#### Material for this task ####
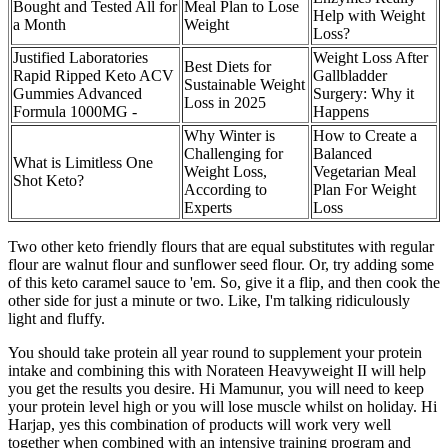
Bought and Tested All for
Meal Plan to Lose
Help with Weight
a Month
Weight
Loss?
Justified Laboratories
Weight Loss After
Best Diets for
Rapid Ripped Keto ACV
Gallbladder
Sustainable Weight
Gummies Advanced
Surgery: Why it
Loss in 2025
Formula 1000MG -
Happens
Why Winter is
How to Create a
Challenging for
Balanced
What is Limitless One
Weight Loss,
Vegetarian Meal
Shot Keto?
According to
Plan For Weight
Experts
Loss
Two other keto friendly flours that are equal substitutes with regular
flour are walnut flour and sunflower seed flour. Or, try adding some
of this keto caramel sauce to 'em. So, give it a flip, and then cook the
other side for just a minute or two. Like, I'm talking ridiculously
light and fluffy.
You should take protein all year round to supplement your protein
intake and combining this with Norateen Heavyweight II will help
you get the results you desire. Hi Mamunur, you will need to keep
your protein level high or you will lose muscle whilst on holiday. Hi
Harjap, yes this combination of products will work very well
together when combined with an intensive training program and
####
> **The problem**
Please output exactly the lines between the one holding "Weight Loss After" and the one holding "Two other keto" in the records above, inclusive, and nothing more.

> **Answer for the task**
Weight Loss After
Best Diets for
Rapid Ripped Keto ACV
Gallbladder
Sustainable Weight
Gummies Advanced
Surgery: Why it
Loss in 2025
Formula 1000MG -
Happens
Why Winter is
How to Create a
Challenging for
Balanced
What is Limitless One
Weight Loss,
Vegetarian Meal
Shot Keto?
According to
Plan For Weight
Experts
Loss
Two other keto friendly flours that are equal substitutes with regular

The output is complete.